Information supplied:
BEGIN

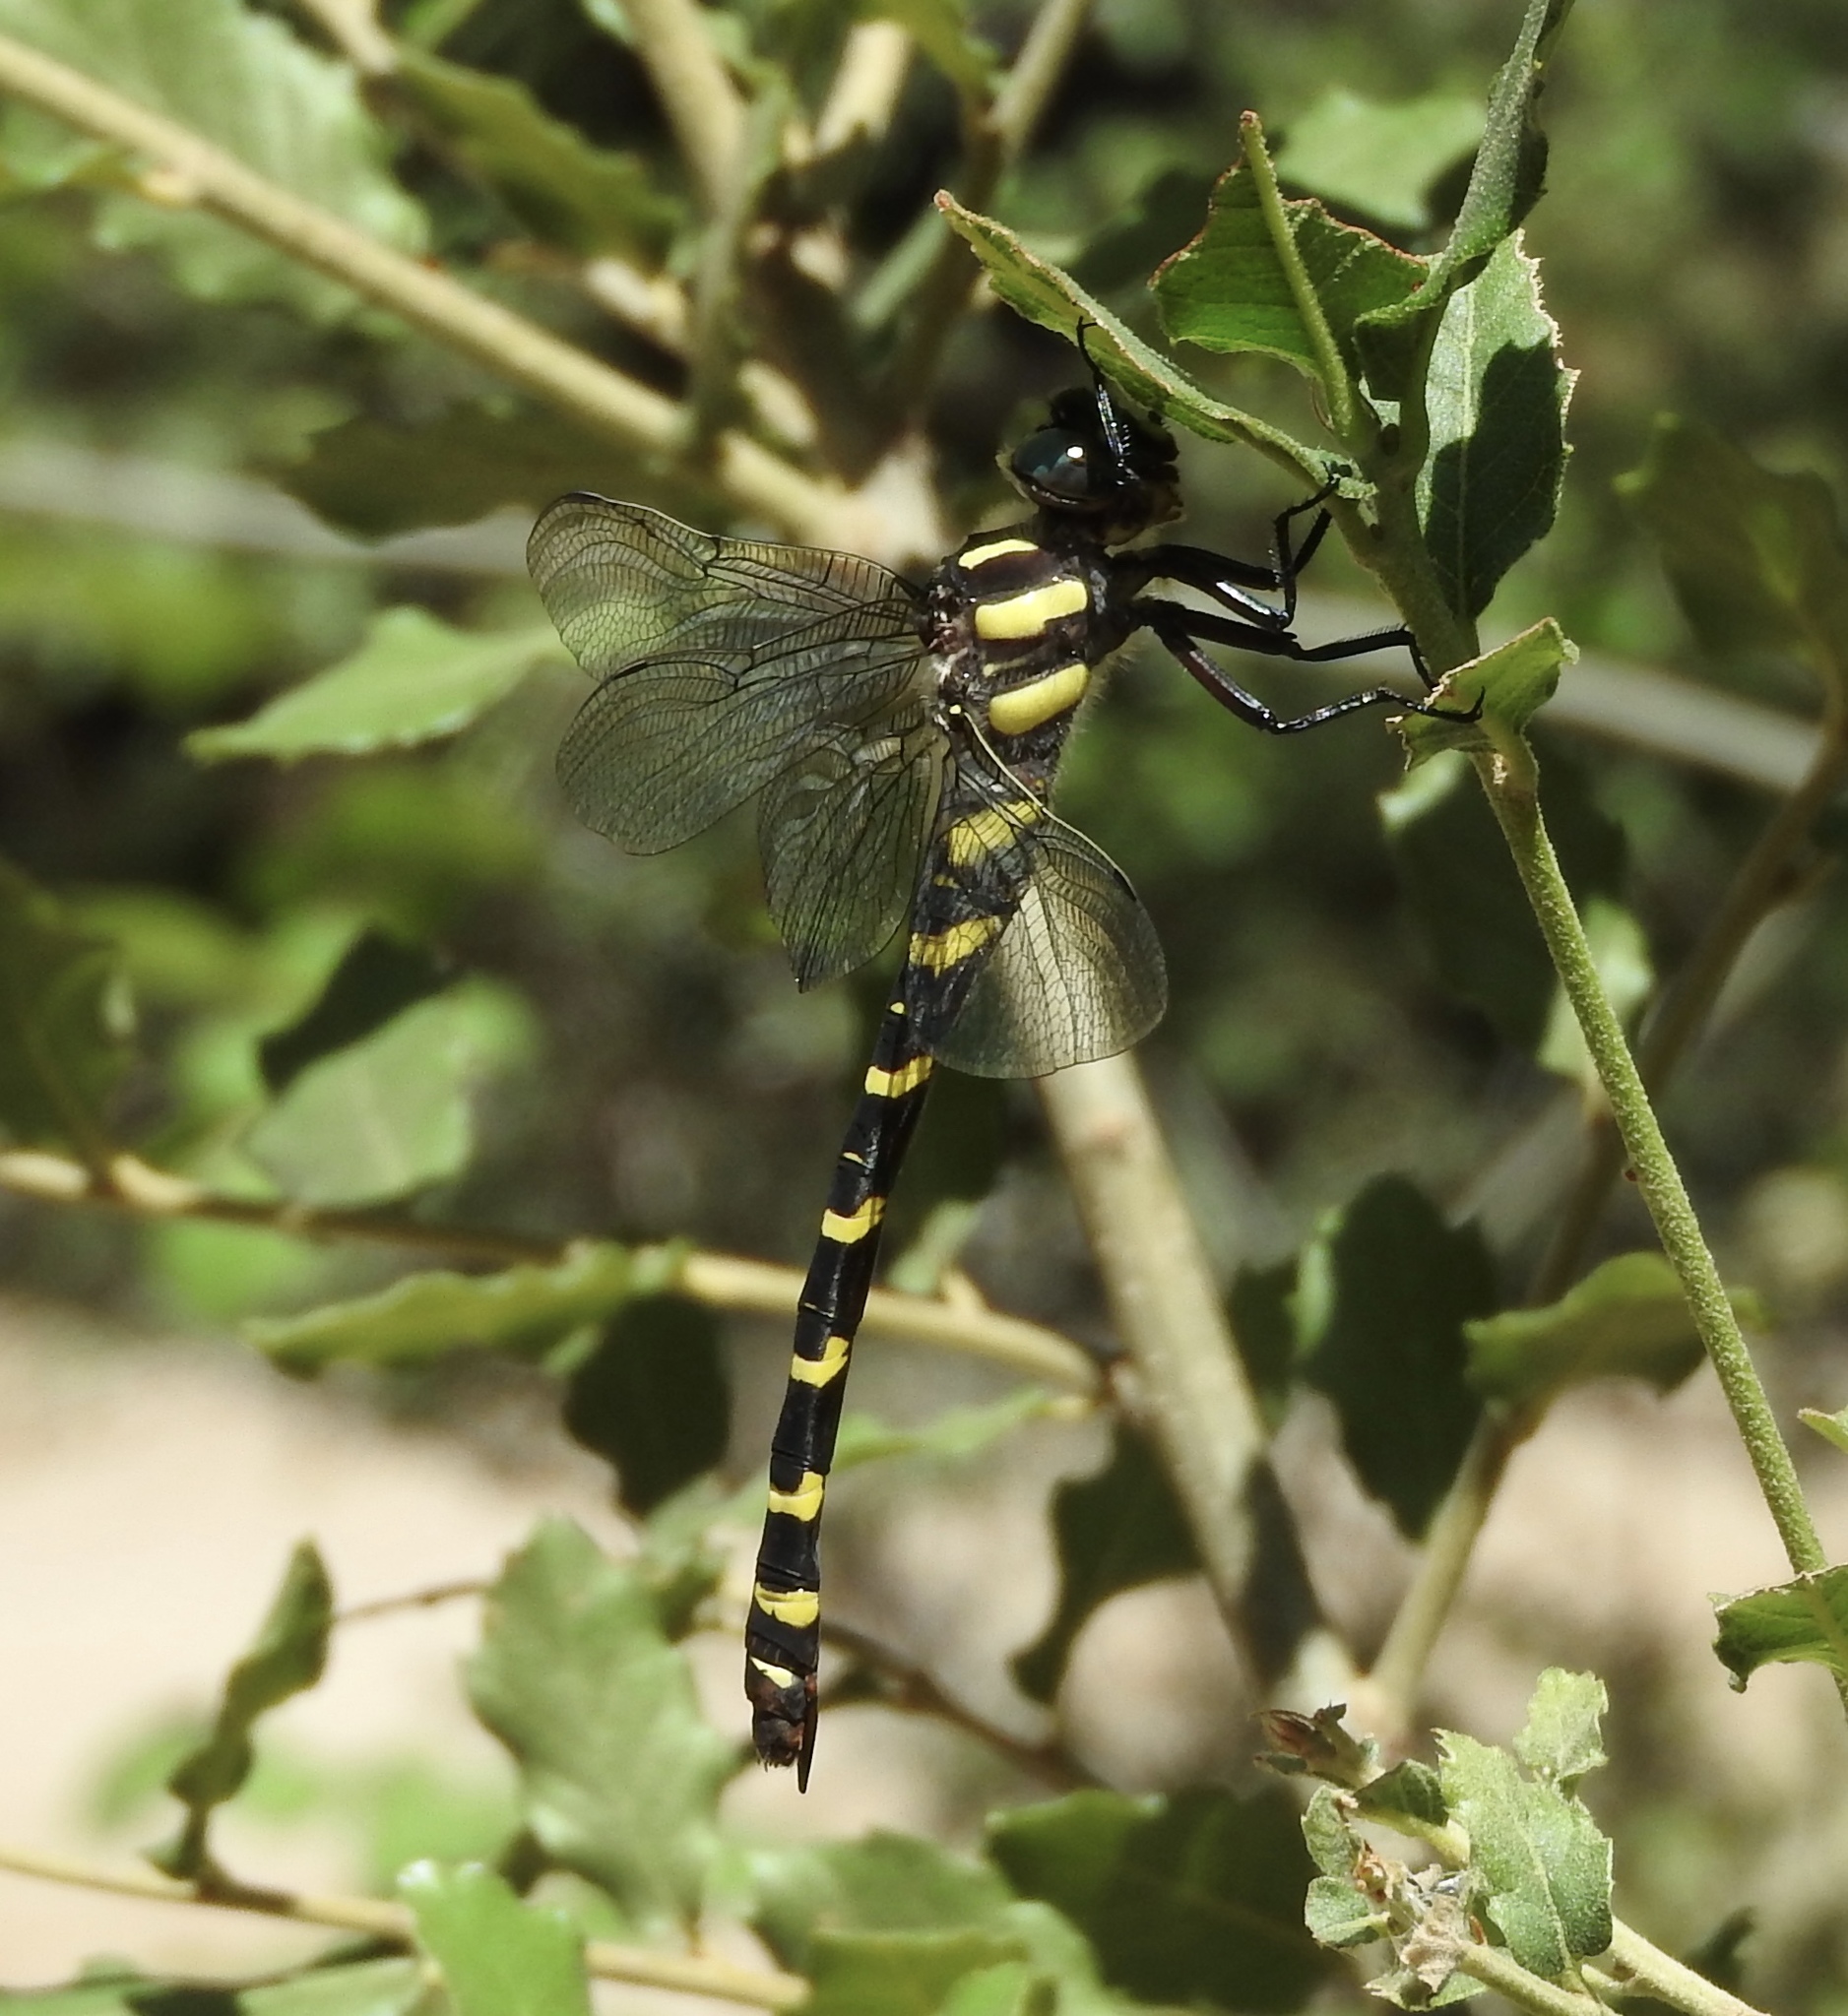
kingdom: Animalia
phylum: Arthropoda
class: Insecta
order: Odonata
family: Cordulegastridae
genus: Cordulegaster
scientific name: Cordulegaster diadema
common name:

END

What you are asked to do:
Please repeat every line of the data above word for word, leaving out the pictures.

Response to the task:
kingdom: Animalia
phylum: Arthropoda
class: Insecta
order: Odonata
family: Cordulegastridae
genus: Cordulegaster
scientific name: Cordulegaster diadema
common name:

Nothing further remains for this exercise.